In the spring of 1995, two years after I had joined the faculty of the Department of Otolaryngology—Head and Neck Surgery at Johns Hopkins, a man came to my office and explained that he was suffering from a bizarre set of symptoms. For example, when he sang in the shower, he would see the shampoo bottle, the loofah, and the shower head moving in a circular motion. Similarly, if he hummed a tone or heard certain loud noises in his right ear while looking in the mirror, he saw that his eyes were moving in conjunction with the sounds. When I tested him, I could clearly see that his eyes moved in a consistent pattern—upward and counterclockwise—and the pattern was tightly linked to the sound.

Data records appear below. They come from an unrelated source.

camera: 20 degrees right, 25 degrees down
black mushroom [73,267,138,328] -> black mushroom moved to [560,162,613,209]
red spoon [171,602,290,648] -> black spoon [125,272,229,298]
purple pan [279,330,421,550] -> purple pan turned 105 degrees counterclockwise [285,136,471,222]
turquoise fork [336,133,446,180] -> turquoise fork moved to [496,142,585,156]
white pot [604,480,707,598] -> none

I suspected the problem stemmed from an opening in the bone that should cover the superior semicircular canal, which is one of the three tiny canals hidden deep within the inner ear. (These canals serve as part of the vestibular system, a set of inner‐ear structures that provide input to the brain on motion, equilibrium, and spatial orientation.) I made this hypothesis because there is a well‐recognized relationship between the orientation of individual semicircular canals and the eye movements evoked by stimulation of these canals (activation of a canal results in eye movements in the plane of the canal). An opening in the bone covering the superior canal would, I reasoned, make it responsive to sound and pressure stimuli because of the mechanical flow of fluids in the inner ear. Several years of studies on this and other patients with similar symptoms and signs accompanied by related basic research confirmed that this was, indeed, the mechanism.

I named this condition superior canal dehiscence (SCD) syndrome, and my colleagues and I at Johns Hopkins developed an operation to correct it. We published the first paper describing the disorder in 1998 and also showed that there were specific hearing abnormalities associated with it [15]. It’s been extremely satisfying to know that hundreds of people have now had operations to treat SCD and that their everyday lives have been improved.

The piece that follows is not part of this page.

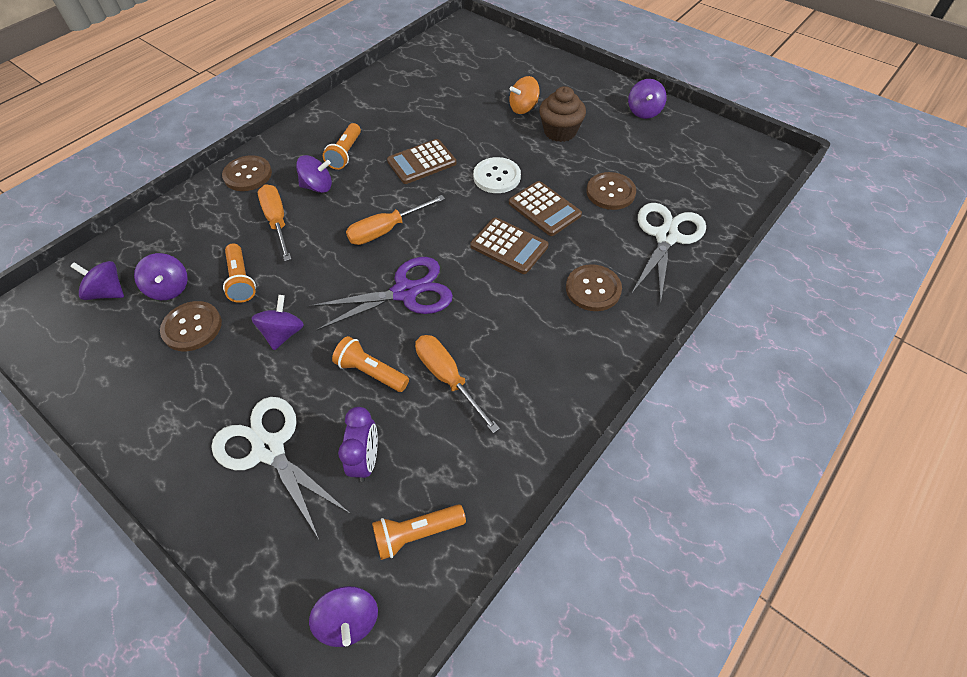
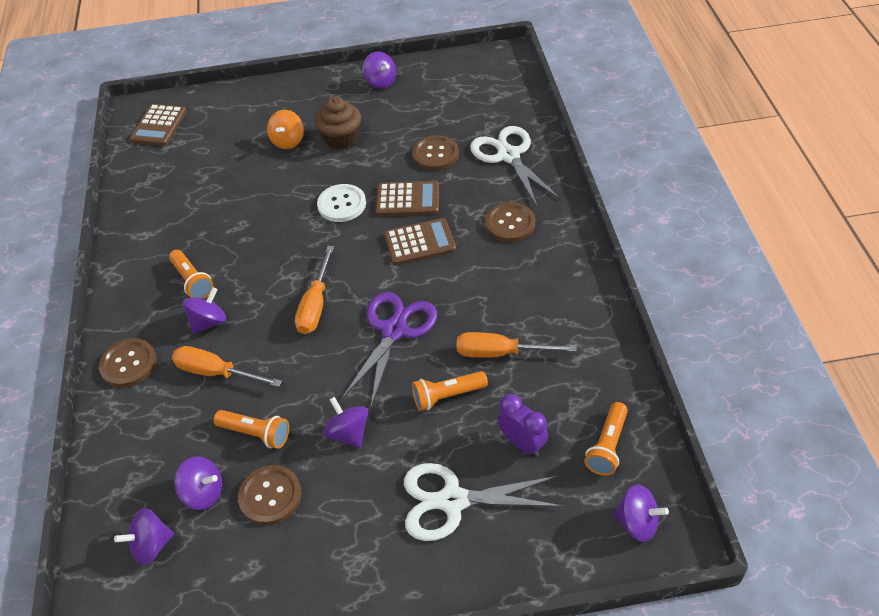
camera: 45 degrees left, 5 degrees down
brown calculator [387,139,456,184] -> brown calculator moved to [130,104,187,146]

My point in mentioning this work here is that it was an understanding of the physiology of the vestibular system, informed by discovery‐based research, that enabled this syndrome to be identified and subsequently treated. SCD as a disorder did not originate with the patients I initially saw in 1995. There had been reports in the medical literature over several previous decades describing people with symptoms that were almost certainly due to this disorder. But the association with a specific abnormality of the vestibular system had never been made because the scientific underpinnings had never been studied. There are many examples in this book of scientific advances that have led to improvements in human health that were not necessarily anticipated or planned.

A desire to impact research, education, and health systems on a broader level eventually led me to leadership positions in medicine and research universities, culminating in a position as dean of medicine at Stanford. I also came to realize that having a truly transformative impact on health and health care delivery requires much more emphasis on prediction and prevention than has been the case in the past.

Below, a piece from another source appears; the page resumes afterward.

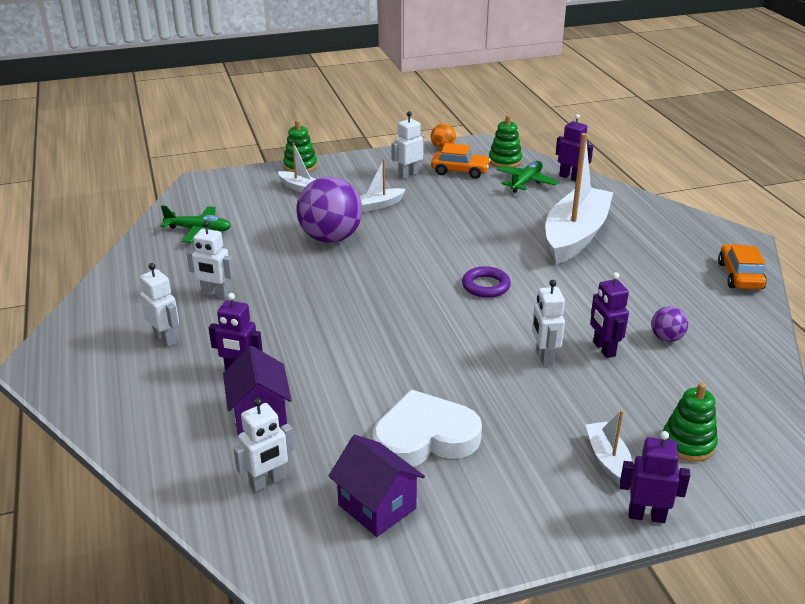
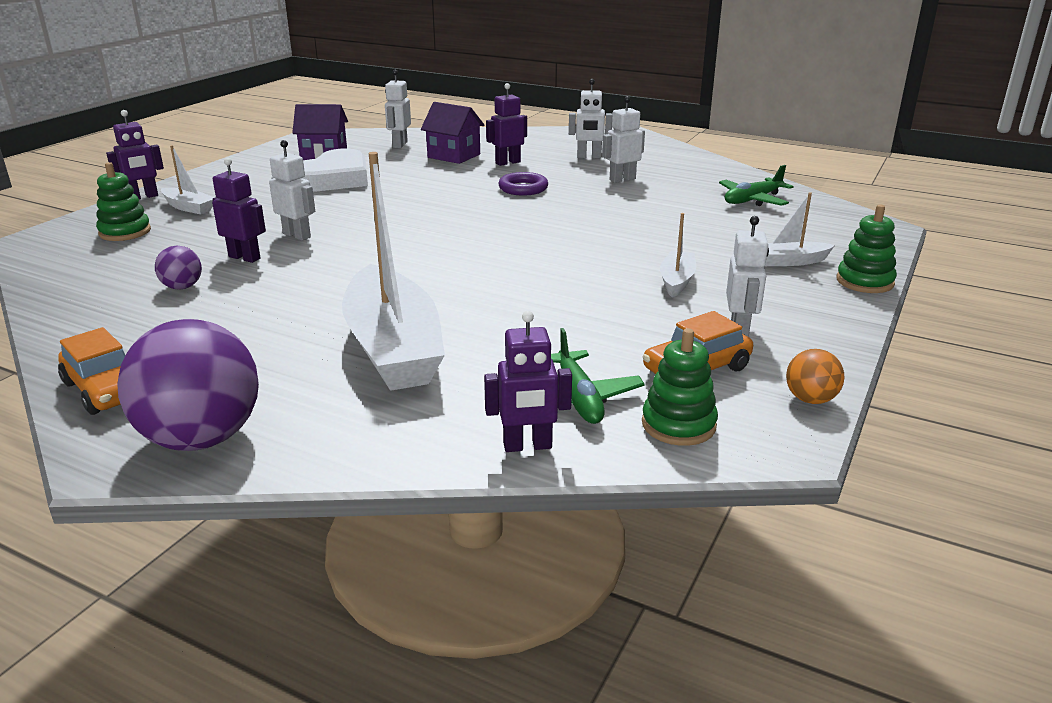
camera: 135 degrees right, 5 degrees down
purple ball [296,177,362,243] -> purple ball moved to [117,319,259,451]
purple ring [462,266,511,298] -> purple ring moved to [499,172,548,196]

Along the way, in my educational, training, and work experiences I have learned the values of listening carefully, acquiring and imparting rigorous scientific and technical training, and assessing the potential for systems errors that can lead to adverse consequences. In my own work and in the activities of others I have seen the value of persistent and diligent struggle in the face of uncertainty, complexity, and the risk of failure. I have come to appreciate the power inherent in the interface between technology and health. I also learned, firsthand, the importance of working within an environment rich in multiple complementary disciplines where ideas can cross‐pollinate and expertise can be leveraged in new and creative ways.

I happily find myself in one of the few places where this vision of Precision Health can become a reality. At Stanford, we can draw on our world‐class medicine, basic biological and physical sciences, engineering, and computer science, along with our renowned statisticians, educators, social scientists, ethicists, designers, economists, and business and legal scholars—not to mention our collaborative relationships with leading Silicon Valley innovators.